65th ISI World Statistics Congress 2025

65th ISI World Statistics Congress 2025

Text Data Insights and Machine Learning Innovations in Monetary Policy Shock Identification and Macroeconomic Forecasting in the Philippines

Conference

65th ISI World Statistics Congress 2025

Format: CPS Abstract - WSC 2025

Keywords: forecasting, machine learning, monetarypolicy, text analysis

Session: CPS 50 - Machine Learning in Banking and Finance

Tuesday 7 October 4 p.m. - 5 p.m. (Europe/Amsterdam)

Session: CPS 50 - Machine Learning in Banking and Finance

Tuesday 7 October 5:10 p.m. - 6:10 p.m. (Europe/Amsterdam)

Abstract

This study introduces a new methodology for identifying monetary policy shocks in the Philippines and enhancing macroeconomic forecasts through the integration of textual data. The research evaluates the added value of incorporating NLP-derived data from official monetary policy communications published by the Philippine Central Bank. Using sentiment analysis and Term Frequency-Inverse Document Frequency (TF-IDF) methods, it extracts economic sentiments and policy directions, enriching the forecasting model's dataset. The integration of these high-dimensional textual data, especially TF-IDF scores as supplementary factors alongside Principal Component Analysis (PCA) from macroeconomic variables, significantly improves forecasting accuracy. Notably, Gradient Boosting Machines (GBMs) that integrate both macroeconomic and textual data outperform the baseline PCA-augmented VAR model, akin to Stock and Watson (2002), by 42% in forecast accuracy.

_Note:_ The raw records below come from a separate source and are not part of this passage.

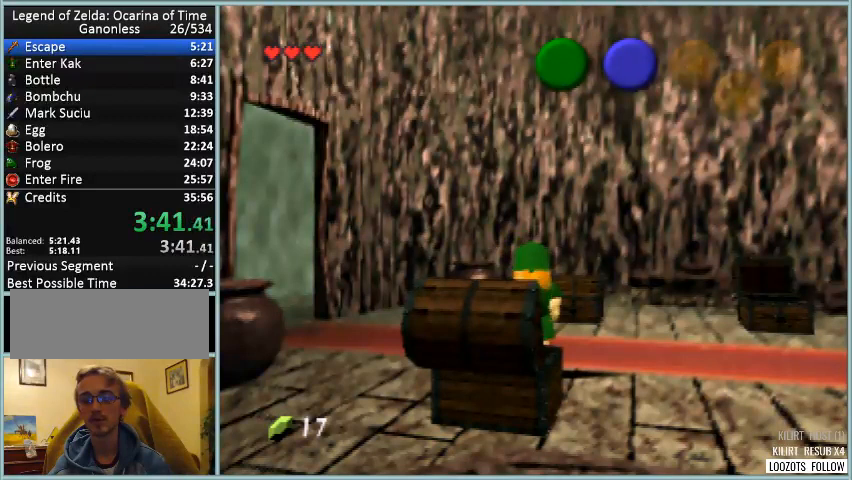
{"buttons": [], "left_stick": "up", "events": [[42, "A", "up"], [42, "B", "up"], [83, "A", "down"], [125, "B", "down"], [208, "A", "up"], [208, "B", "up"], [292, "A", "down"], [292, "B", "down"], [334, "A", "up"], [334, "B", "up"], [459, "A", "down"], [459, "B", "down"], [500, "A", "up"], [500, "B", "up"]]}
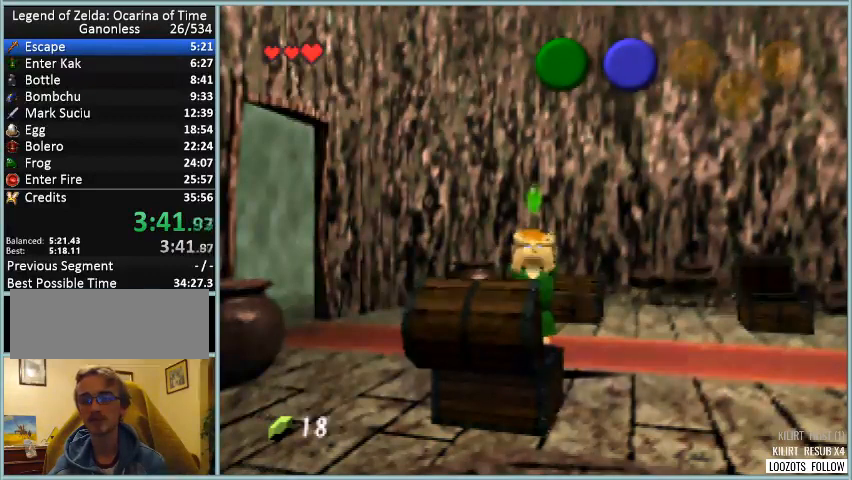
{"buttons": [], "left_stick": "up", "events": [[84, "A", "down"], [126, "B", "down"], [167, "A", "up"], [167, "B", "up"], [251, "A", "down"], [251, "B", "down"], [334, "A", "up"], [334, "B", "up"], [418, "A", "down"], [501, "A", "up"]]}
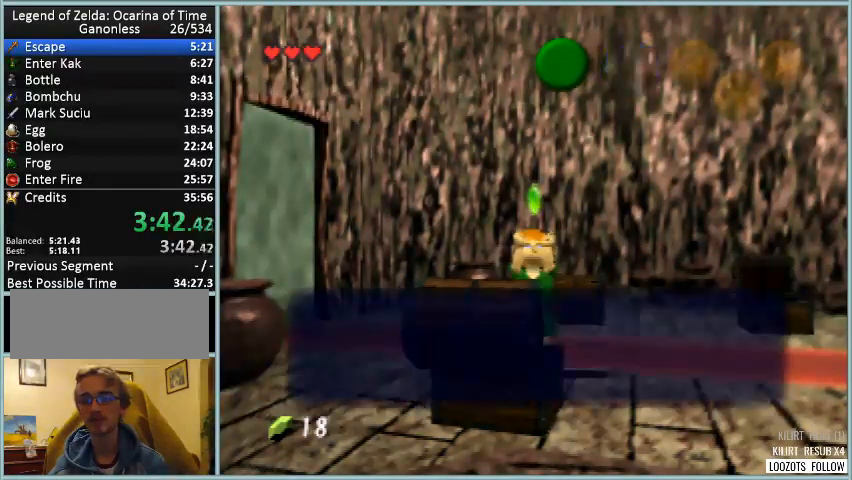
{"buttons": [], "left_stick": "up", "events": [[83, "A", "down"], [83, "B", "down"], [167, "A", "up"], [167, "B", "up"], [208, "A", "down"], [250, "B", "down"], [334, "A", "up"], [334, "B", "up"], [417, "A", "down"], [417, "B", "down"], [459, "A", "up"], [459, "B", "up"]]}
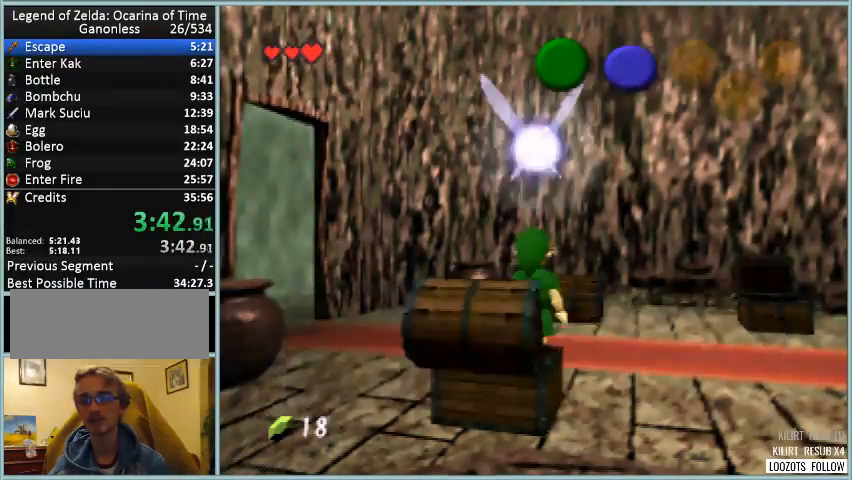
{"buttons": [], "left_stick": "up", "events": [[84, "A", "down"], [84, "B", "down"], [126, "A", "up"], [126, "B", "up"], [209, "A", "down"], [209, "B", "down"], [292, "A", "up"], [292, "B", "up"], [376, "A", "down"], [376, "B", "down"], [459, "A", "up"], [459, "B", "up"]]}
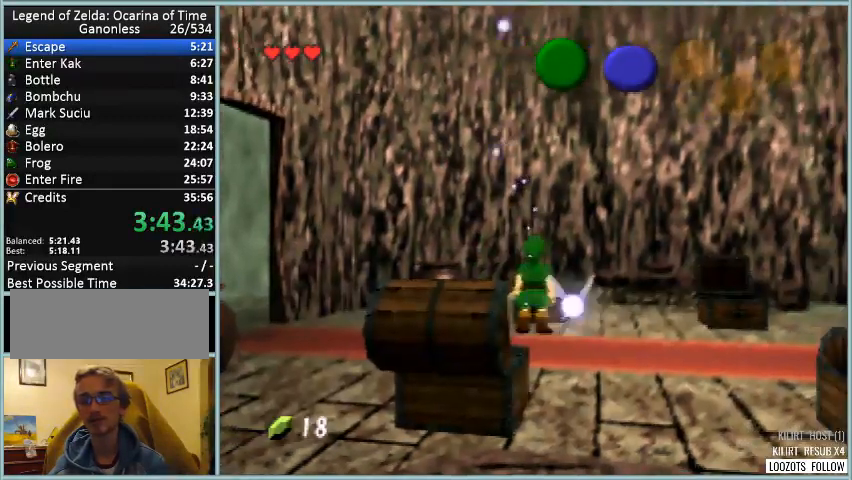
{"buttons": [], "left_stick": "center", "events": [[167, "left_stick", "center"]]}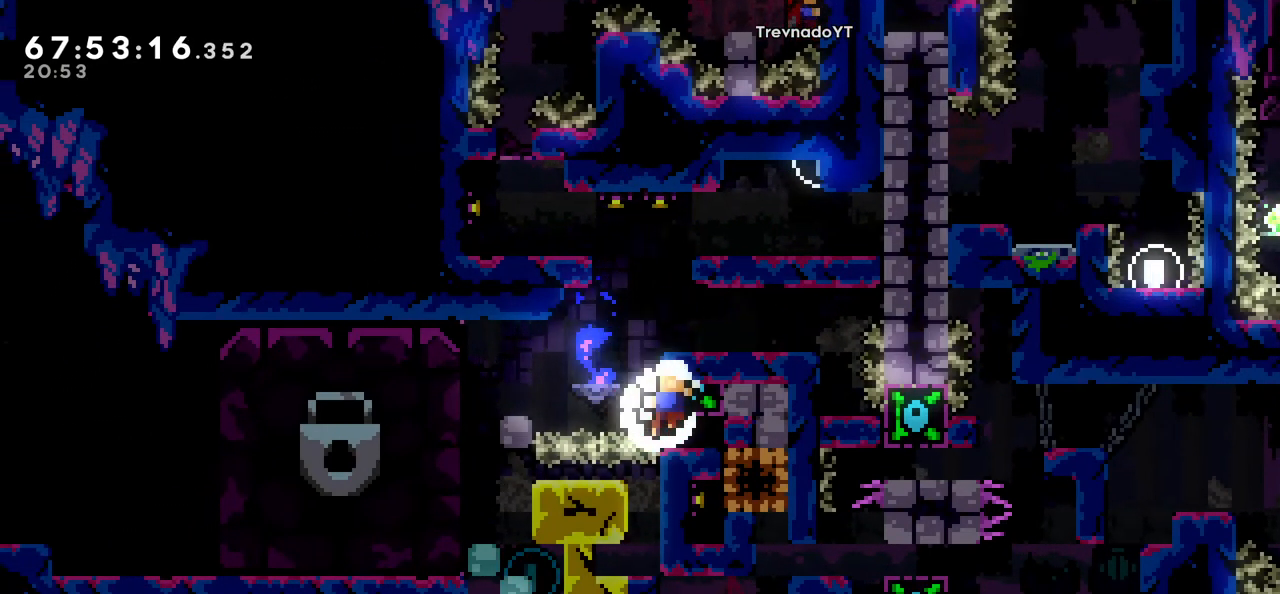
Gameplay with keyboard; each line is a JSON object with the keys held at the frame after it. "events" lists presses ("down") and releases ("up") of "dash", "demo", "down", "grab", "jump", "left", "right" and "up" between this image and that frame as [ms after this image, input, new state], when the widget could be followed in between. No other keys are recorded. Mouse input is not recorded. Key names are as the overlay labels them; some are game actions (e.g. jump) rather than physical keys.
{"keys": [], "events": []}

Additionally, the research employs machine learning techniques, including SVM Regression, Random Forests, LSTM, and GBMs, building on the Romer and Romer (2004) methodology, to detect exogenous variations in monetary policy rates. This diverse toolkit provides a thorough assessment of monetary policy shocks during the inflation-targeting regime from 2002 to 2020. The identified shocks account for a considerable portion of the variance in policy rates—about 60% using the original framework, and nearly 80% when incorporating a comprehensive set of indicators, including textual data.

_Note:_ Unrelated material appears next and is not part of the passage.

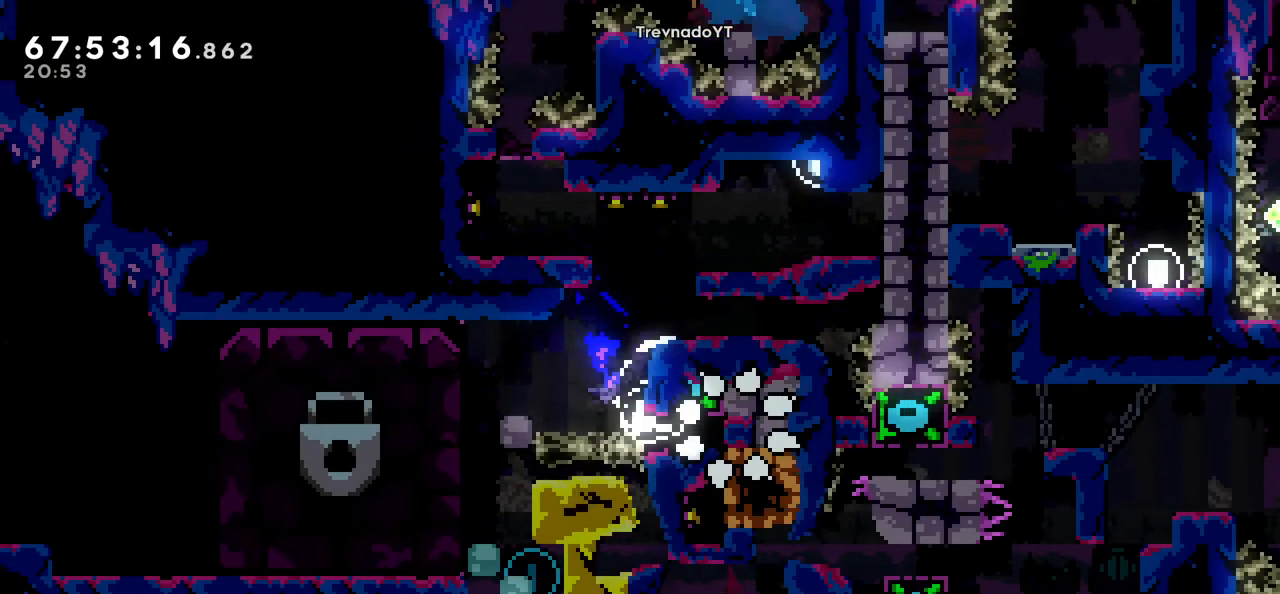
{"keys": [], "events": []}
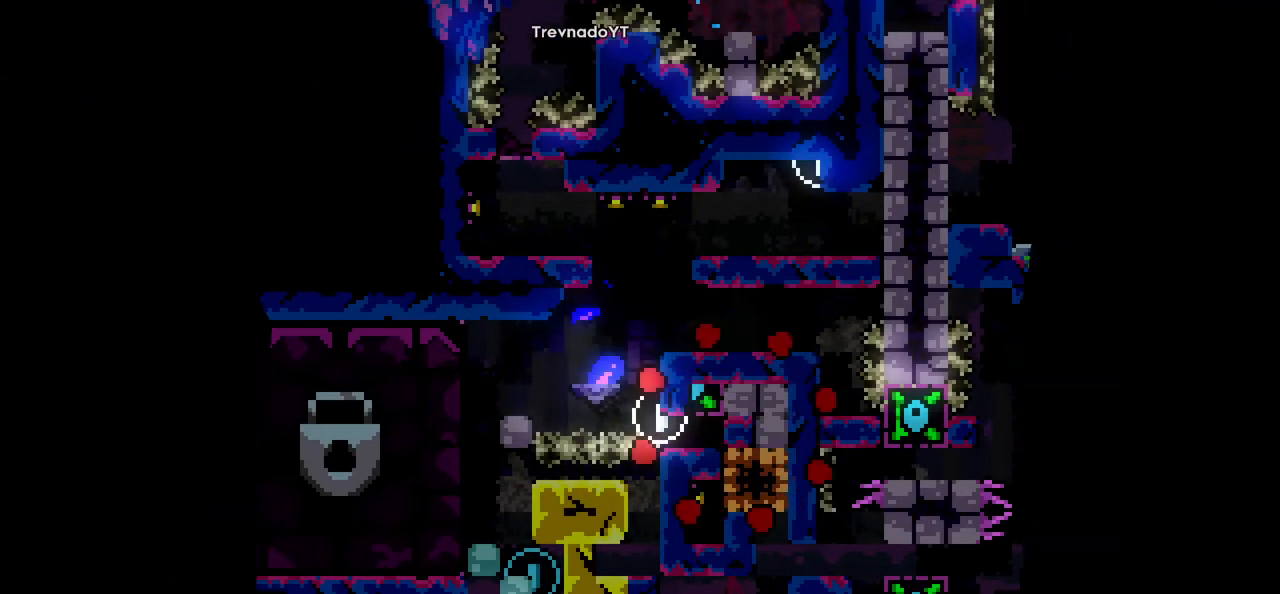
{"keys": [], "events": []}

The integration of textual data not only enhances economic forecasts but also refines the identification of monetary policy impacts. This approach effectively addresses the 'price puzzle' commonly seen in traditional impulse response analyses, underscoring its robustness in analyzing the dynamics of emerging market economies. Furthermore, these findings support further exploration into advanced word vector models like GloVe and Word2Vec, which excel at capturing deep linguistic patterns due to their nuanced comprehension of word meaning and context.